Выбрать главу

– Всякого говоришь? – Рейн с улыбкой уставился на Эбенхарта, то ли упрекая его в легкомысленной вылазке, то ли хваля за столь отчаянную для учёного самоотверженность.

– Не сравнивай меня с большинством тех затворников, что боятся даже за университетский порог переступить. Но забудем обо мне, важно другое – то, почему все боятся покидать столичные стены, ведь страх вызывают не просто пустые, но место, где их якобы больше всего. Хотя в действительности же прибежище давно заброшено. Я проходил мимо него и видел, что там нет никакой охраны – ни одного рыцаря, ни одной живой души. Вокруг вообще никого не было. Понимаете теперь? Это прибежище только потому и продолжает вселять страх, чтобы никто не проникал дальше – в Пустошь. Это что-то вроде барьера, переступить за который означало бы обнаружить то, что мы, собственно, и обнаружили.

Воцарилось молчание. После всего сказанного каждый задумался, а что они нашли? Видя, как Рейн и Дивайд не желают перенимать разговорную эстафету, Эбенхарт продолжил:

– Ещё не поняли? – Он увидел два тупо уставившихся на него взгляда и, глубоко вздохнув, сказал. – Тот, кто нас создал; наш Отец, Бог – как угодно его не называй – специально делает всё возможное, чтобы мы не смогли сделать то, что сумел народ из Пустоши. Он не хочет, чтобы мы стали пустыми, причём разумными пустыми.

– Что за чушь ты несёшь? – С лёгким омерзением спросил Рейн. Хоть и будучи довольно своенравной личностью, он, как и любой человек, на дух не переносил опустошённых, отчего и всё связанное с ними воспринимал не без враждебности.

– Чушь? Тогда посмотри.

Эбенхарт раскрыл свою сумку и достал взятые из университетского архива записи. Он разложил отчёты, где описывались встречи рыцарей с разумными пустыми. Ткнув пальцев в один из протоколов, он сказал:

– Вот. Это доказательство моих слов. С каждым годом всё чаще обнаруживались те, кто способны управлять проклятием. Они подчиняли пустоту своей воле и становились не просто монстрами, но теми, кто стоит выше даже людей. Я не говорю о силе, которую они получают; не о возможностях, которое им дарует проклятие, а только о том, что их обращение напоминает новый виток эволюции. Мне кажется, что опустошение – это такой же естественный процесс, как и старение. Его нельзя отвратить, но можно приспособиться: находить в нём положительные стороны.

– Если проклятие – это, как ты сказал, закономерный процесс, то почему же нас от этого всячески защищают? Может, Бог не столь не хочет, как просто не верит в нас? Мы перестали верить в него, а он – в нас. Скорее всего, он думает, что мы попросту слетим с катушек, по крайней мере, большинство, а те оставшиеся могут и не стать той же цивилизацией, о которой ты нам рассказываешь.

Эбенхарт одарил Рейна улыбкой. Они улыбались не от того, что произносили, а от счастья, что их разуму удаётся сплетать все факты воедино. Он сказал:

– Я знаю, почему Бог не доверяет нам. Он боится. Боится той, кто одаряла пустых разумом.

От последних слов у Рейна засосало под ложечкой. Его глаза расширились, но не от удивления, а оттого, что Эбенхарт подвёл его к теме, которая ему была близка и в которой он разбирался куда лучше.

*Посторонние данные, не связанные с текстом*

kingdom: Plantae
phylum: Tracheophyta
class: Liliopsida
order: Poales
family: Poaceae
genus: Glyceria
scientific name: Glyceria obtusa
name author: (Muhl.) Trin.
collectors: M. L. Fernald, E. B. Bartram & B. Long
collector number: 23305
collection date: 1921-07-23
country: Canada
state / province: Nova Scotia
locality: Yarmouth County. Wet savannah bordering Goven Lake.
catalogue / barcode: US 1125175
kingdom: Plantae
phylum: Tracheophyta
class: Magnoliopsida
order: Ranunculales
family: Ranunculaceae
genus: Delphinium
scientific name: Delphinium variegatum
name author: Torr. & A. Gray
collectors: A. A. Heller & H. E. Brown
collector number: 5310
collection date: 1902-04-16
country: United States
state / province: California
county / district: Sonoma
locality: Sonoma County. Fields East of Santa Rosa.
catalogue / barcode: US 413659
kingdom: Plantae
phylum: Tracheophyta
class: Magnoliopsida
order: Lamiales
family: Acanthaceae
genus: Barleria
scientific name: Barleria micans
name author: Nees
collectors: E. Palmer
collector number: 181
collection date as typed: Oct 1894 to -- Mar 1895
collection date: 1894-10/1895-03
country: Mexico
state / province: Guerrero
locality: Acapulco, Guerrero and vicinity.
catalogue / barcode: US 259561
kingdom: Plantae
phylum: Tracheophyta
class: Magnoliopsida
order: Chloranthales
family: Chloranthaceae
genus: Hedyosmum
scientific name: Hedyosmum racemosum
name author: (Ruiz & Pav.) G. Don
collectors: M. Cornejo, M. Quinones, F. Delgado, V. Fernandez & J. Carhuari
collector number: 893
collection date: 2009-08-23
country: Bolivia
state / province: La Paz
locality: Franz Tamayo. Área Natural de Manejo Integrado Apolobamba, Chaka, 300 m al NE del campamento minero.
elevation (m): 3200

Он тихо произнёс:

– Кая…

– Да, и об этом тоже есть записи. Вот, посмотри. Практически все разумные пустые – это культисты. Они поклонялись какому-то божеству, и оно якобы сохраняло их разум. Я бы с трудом в это поверил, если бы это не приводилось практически в каждом отчёте. Получается, имя богини – Кая?

– Или Матерь – матерь опустошения, – Рейн заронил голову назад, закатил веки и с натугой стал говорить. – Так вот почему наш Папочка боится. Он просто ничего не может поделать, и в своём бессилии старается сохранить то, что создал, – вернув голову в прямое положение, он, с какой-то угрюмой смешливостью в голосе, закончил. – Вот же ж трус! – И рассмеялся.

– Пожалуйста, остановитесь, – простонал Дивайд, о котором Рейн и Эбенхарт, увлекшись разговором, совершенно позабыли. – Вы хоть понимаете, о чём вы говорите? Вы в своём уме?

Эбенхарт только поправил очки и ничего не ответил. Он не любил, да и не умел, убеждать, когда всё и так уже понятно. Он посмотрел на Рейна, и тот понял, что хочет он этого или нет, но теперь пришёл его черёд говорить.